--- Dataset extract Enclosed Below ---

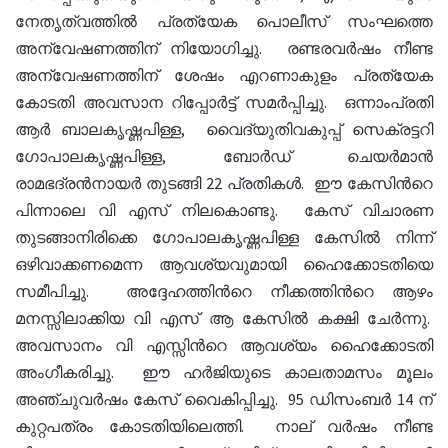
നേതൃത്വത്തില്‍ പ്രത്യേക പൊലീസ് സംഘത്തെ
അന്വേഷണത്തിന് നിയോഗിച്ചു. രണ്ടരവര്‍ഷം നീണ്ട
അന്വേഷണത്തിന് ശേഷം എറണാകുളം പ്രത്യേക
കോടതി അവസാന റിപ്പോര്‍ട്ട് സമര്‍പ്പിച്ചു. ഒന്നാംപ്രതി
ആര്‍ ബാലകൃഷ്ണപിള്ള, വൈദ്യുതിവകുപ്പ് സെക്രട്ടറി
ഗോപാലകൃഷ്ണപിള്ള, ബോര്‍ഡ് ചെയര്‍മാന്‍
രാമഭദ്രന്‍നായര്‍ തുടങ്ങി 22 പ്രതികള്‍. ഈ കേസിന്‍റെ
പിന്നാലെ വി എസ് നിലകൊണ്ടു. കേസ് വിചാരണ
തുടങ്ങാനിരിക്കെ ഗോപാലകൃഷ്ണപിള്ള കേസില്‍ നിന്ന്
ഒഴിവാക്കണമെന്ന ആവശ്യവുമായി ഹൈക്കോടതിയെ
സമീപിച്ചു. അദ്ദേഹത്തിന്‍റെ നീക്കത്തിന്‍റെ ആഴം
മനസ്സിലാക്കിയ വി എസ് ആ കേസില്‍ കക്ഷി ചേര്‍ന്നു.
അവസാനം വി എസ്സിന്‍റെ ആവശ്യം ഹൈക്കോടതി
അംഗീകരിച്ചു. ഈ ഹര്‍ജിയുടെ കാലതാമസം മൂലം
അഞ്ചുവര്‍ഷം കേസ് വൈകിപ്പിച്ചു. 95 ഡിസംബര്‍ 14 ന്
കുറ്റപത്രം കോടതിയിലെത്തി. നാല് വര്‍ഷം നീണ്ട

--- End of Enclosed Dataset extract ---
--- Dataset extract Enclosed Below ---

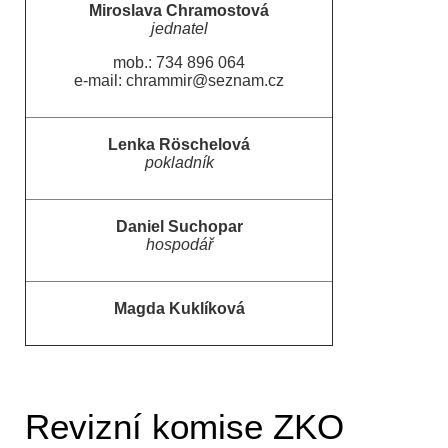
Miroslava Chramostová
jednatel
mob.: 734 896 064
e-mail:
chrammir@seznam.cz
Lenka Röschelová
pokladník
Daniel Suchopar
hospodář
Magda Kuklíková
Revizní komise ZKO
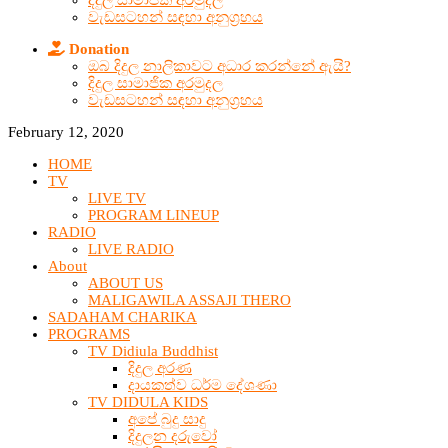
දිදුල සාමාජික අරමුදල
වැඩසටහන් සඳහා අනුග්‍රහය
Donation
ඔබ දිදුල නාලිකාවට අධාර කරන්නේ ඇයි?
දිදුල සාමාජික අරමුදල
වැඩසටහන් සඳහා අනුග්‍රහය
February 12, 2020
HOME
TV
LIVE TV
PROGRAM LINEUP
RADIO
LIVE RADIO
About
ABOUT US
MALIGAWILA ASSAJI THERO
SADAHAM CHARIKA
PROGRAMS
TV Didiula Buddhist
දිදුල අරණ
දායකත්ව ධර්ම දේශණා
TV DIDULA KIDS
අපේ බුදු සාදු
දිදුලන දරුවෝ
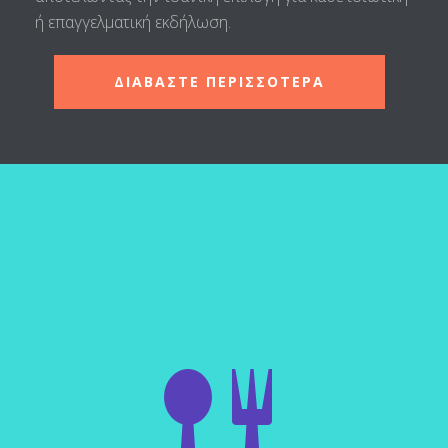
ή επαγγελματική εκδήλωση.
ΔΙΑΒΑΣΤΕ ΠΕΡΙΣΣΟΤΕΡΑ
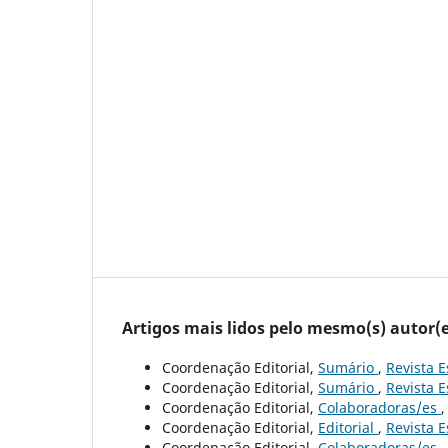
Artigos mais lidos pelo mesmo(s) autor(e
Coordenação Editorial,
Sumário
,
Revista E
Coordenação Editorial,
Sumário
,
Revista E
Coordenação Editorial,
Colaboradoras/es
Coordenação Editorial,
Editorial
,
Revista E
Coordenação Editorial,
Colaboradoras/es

--- End of Enclosed Dataset extract ---

▶ _Exercise details_: What you return must be the lines above that run from the line with "നേതൃത്വത്തില്‍ പ്രത്യേക പൊലീസ് സംഘത്തെ" to the line with "ഒഴിവാക്കണമെന്ന ആവശ്യവുമായി ഹൈക്കോടതിയെ", inclusive, each copied exactly.

▶ _Response for this exercise_:
നേതൃത്വത്തില്‍ പ്രത്യേക പൊലീസ് സംഘത്തെ
അന്വേഷണത്തിന് നിയോഗിച്ചു. രണ്ടരവര്‍ഷം നീണ്ട
അന്വേഷണത്തിന് ശേഷം എറണാകുളം പ്രത്യേക
കോടതി അവസാന റിപ്പോര്‍ട്ട് സമര്‍പ്പിച്ചു. ഒന്നാംപ്രതി
ആര്‍ ബാലകൃഷ്ണപിള്ള, വൈദ്യുതിവകുപ്പ് സെക്രട്ടറി
ഗോപാലകൃഷ്ണപിള്ള, ബോര്‍ഡ് ചെയര്‍മാന്‍
രാമഭദ്രന്‍നായര്‍ തുടങ്ങി 22 പ്രതികള്‍. ഈ കേസിന്‍റെ
പിന്നാലെ വി എസ് നിലകൊണ്ടു. കേസ് വിചാരണ
തുടങ്ങാനിരിക്കെ ഗോപാലകൃഷ്ണപിള്ള കേസില്‍ നിന്ന്
ഒഴിവാക്കണമെന്ന ആവശ്യവുമായി ഹൈക്കോടതിയെ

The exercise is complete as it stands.